To that end, Mackintosh often works as a conduit and a guide for an individual talent, helping direct the running of the restaurant through expertise of his organisation. “At any one time I’ll devote a lot of time to the place that needs me there, particularly in the early stages. Once they’re settled, it becomes much more of a role where I’m there for conversations, the odd service, weekly meetings, monthly performance meetings, and just helping them manage the business,” he explains. “But each place needs its own leader, and their personality needs to be driving it.”
When the partners behind Pei Modern decided that the project had reached its natural end, Mackintosh felt that the Sofitel site needed a different approach. To help achieve it partnered with Joe Jones, a celebrated bartender from Romeo Lane. “We thought tucked away off Collins Street at a pretty premium end of the city, we could do something with a little bit of glamour. But it needed that classic cocktail offer, which is where Joe is so great,” he says. “The conversation I had with Joe, he and I just talked about different places, memories, things we’d seen and read, places we’ve travelled, along the lines of a more timeless restaurant offering. Something that has a warm welcome and an air of familiarity about it - and a little bit of nostalgia. Melbourne doesn’t really have a nostalgic old dining room anymore. There’s a lot of concrete and pale furniture, which is all fine, but you don’t want every restaurant in the city to be like that.”
Unlike other city restaurants, the focus at The Mayfair is defiantly not on lunch. “Lunch in the CBD is pretty fast and frantic and price sensitive,” says Mackintosh. “So we thought maybe there’s an opportunity for a different offer. So rather than doing lunch, let’s do the equivalent of lunch and dinner for dinner and supper, in terms of hours that we’re open.”
Behind the Venetian blinds, diners at The Mayfair will find a French-inspired menu by chef Ron O'Bryan, and live jazz in the corner. “We wanted to explore French bistro-style dining because we had in mind a kind of 1930s, New York supper club when we were thinking about the look and feel for The Mayfair. To a large degree those New York dining rooms of the 30s, they had a touch of glamour about them but they were a very much French style of menu,” Mackintosh says. “We felt like there wasn’t actually a kind of classic French dining room at the top of the city. There’s lots of other great food available, but something unashamedly doing something quite classic in the way that we’re doing.”

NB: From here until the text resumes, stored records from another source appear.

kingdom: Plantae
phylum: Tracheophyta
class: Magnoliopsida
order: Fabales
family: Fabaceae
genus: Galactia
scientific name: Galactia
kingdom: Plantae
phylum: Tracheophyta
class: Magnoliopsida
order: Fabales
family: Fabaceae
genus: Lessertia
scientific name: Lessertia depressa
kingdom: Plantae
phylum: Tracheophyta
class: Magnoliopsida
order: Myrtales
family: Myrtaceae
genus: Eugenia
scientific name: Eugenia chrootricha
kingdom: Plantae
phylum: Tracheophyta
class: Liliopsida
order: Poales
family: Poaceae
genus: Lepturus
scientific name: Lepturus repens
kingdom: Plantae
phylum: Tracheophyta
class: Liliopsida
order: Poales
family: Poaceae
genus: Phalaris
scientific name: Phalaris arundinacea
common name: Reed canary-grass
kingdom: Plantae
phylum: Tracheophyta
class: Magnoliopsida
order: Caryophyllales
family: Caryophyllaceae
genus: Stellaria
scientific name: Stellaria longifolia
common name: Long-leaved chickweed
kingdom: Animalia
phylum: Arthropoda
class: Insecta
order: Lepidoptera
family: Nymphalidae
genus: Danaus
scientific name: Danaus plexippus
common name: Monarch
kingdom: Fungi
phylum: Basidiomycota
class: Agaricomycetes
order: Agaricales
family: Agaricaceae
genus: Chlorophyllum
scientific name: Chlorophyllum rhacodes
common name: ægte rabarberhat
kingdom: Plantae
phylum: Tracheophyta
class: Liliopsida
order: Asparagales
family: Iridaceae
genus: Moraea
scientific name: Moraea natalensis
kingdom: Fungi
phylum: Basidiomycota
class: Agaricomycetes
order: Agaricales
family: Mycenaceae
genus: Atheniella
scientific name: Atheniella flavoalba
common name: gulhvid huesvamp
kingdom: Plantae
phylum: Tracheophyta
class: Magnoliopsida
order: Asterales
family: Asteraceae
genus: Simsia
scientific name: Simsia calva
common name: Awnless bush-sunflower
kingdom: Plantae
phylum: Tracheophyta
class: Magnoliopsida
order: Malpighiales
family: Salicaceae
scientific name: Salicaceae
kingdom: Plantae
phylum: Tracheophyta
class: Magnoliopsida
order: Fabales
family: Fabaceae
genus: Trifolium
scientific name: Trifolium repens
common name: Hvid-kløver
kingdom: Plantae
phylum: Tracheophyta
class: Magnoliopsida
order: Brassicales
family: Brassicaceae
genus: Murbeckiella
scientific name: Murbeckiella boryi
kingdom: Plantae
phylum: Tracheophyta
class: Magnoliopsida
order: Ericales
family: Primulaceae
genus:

The fact that The Mayfair isn’t exactly on-trend is mostly by design. While other restaurateurs are constructing fit-outs to appeal to Instagram, Mackintosh is motivated by something more lasting. “I don’t know if I’m particularly good at picking trends. What I am good at is making sure that we execute a very good example of whatever we decide to do,” he explains. “SPQR, for example: I don’t know if doing a wood-fired pizza restaurant is particularly on-trend. But we do a really, really good one. I just personally would not do anything that wasn’t as good as I could make it. Forget about it.”
And if you’ve got any complaints about Mackintosh’s approach, don’t gripe about it on TripAdvisor. He suggests doing it the old fashioned way: talking to him. “It gives me a chance to fix it.”